Creating Clarity in Your Reporting
Which picture jumps out at you with clear definitions of what is in the picture: 1) the one on the left where I applied every little tricks that the iColorama and Haiku HD apps offer you or 2) the one on the right?
If you say the one on the left, this post is not for you.
We kind of do the same thing as the picture on the left when we create Excel spreadsheets: we show gobs and gobs of numbers with key information being lost in the dense fog of data. All of the information may be important but you will lose your audience if you can’t direct them quickly to what they need to know. You are going to have to simplify and narrow down to the essentials.

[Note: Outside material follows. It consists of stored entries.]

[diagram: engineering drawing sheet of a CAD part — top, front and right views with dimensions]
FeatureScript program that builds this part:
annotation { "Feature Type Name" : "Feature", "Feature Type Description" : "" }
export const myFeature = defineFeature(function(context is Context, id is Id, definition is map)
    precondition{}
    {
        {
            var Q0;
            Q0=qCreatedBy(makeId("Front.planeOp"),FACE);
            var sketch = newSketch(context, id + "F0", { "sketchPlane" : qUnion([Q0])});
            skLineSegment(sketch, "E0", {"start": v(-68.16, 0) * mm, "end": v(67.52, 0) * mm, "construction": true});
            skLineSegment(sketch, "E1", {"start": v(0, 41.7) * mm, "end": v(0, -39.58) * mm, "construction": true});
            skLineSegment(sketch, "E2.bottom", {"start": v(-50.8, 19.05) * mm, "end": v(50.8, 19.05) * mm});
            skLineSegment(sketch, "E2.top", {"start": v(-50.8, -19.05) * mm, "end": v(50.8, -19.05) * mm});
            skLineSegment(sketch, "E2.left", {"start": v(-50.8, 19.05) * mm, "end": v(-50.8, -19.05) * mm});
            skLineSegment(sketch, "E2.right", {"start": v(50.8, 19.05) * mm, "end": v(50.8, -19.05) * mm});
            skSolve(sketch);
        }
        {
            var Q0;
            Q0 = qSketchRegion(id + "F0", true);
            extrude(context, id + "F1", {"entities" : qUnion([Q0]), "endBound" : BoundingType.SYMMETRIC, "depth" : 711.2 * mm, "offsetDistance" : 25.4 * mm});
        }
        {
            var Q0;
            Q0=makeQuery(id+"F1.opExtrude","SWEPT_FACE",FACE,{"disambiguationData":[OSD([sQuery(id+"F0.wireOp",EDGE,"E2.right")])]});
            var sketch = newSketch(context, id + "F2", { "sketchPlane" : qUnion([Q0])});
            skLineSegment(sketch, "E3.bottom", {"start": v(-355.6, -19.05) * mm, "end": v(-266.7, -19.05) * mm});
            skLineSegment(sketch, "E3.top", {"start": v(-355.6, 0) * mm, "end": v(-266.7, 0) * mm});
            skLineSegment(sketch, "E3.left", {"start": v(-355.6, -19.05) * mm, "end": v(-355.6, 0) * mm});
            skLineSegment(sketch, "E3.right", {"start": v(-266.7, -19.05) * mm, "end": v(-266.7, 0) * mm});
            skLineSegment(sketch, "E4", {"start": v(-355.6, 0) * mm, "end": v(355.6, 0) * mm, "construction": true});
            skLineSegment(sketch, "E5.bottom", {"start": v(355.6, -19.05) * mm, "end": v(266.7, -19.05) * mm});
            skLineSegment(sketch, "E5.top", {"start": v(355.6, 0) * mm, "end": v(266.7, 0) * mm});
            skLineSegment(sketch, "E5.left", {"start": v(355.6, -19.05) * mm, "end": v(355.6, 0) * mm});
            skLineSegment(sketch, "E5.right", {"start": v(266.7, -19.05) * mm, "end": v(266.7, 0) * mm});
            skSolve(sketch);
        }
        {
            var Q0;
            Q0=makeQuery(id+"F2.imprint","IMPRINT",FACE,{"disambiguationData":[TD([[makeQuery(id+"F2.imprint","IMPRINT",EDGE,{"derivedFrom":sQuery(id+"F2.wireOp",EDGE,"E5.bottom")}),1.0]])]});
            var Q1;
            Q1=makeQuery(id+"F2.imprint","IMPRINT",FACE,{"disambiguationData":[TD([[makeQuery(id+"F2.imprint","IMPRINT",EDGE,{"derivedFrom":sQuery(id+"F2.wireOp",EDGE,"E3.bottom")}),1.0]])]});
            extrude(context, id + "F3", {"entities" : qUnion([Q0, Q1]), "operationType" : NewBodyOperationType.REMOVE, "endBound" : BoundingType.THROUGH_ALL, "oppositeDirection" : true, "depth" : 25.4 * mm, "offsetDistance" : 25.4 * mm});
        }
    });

I first learned to consider how we receive information when I had to do my first EAC presentation at one of my former employers. I was called upon to do the presentation when the original girl had to stay home. The presentation material consisted of an Excel spreadsheet with maybe 400 rows and columns extending out to AW (or somewhere around there). I looked at the spreadsheet and thought, “How am I going to present this?” Since I was about a month new, I had no ideas about the projects, no clue about the trends, and couldn’t discern anything important in that mass of details. Frankly, that presentation was a nightmare. Since then I have always struggled to present information in such a way that key essentials are easily grasped and are helpful to the readers.
Lately, I’ve been working on an effort to bring one part of the company in line with the reporting process of another part of the company. The report is actually pretty cool and, being new to the industry, it was helpful to me to see what kind of information this industry uses to run their business. I’m learning a lot from this report. Unfortunately, the report is a page full of numbers and it took me a while to absorb it. Since the production of this report was going to be additional work for the folks in the field, I needed to develop an automated process to entice the field folks. Furthermore, I wanted to give them something useful as a reward for creating the information. The report on the left below is the page full of numbers version. The one on the right is my attempt on producing something simple – in this case a visual clue of what is going on. Already, by using the visuals, I caught some things that I had missed in the original perusal of the normal report.
I have to warn you though: it takes a lot of “programming” and work to make this possible.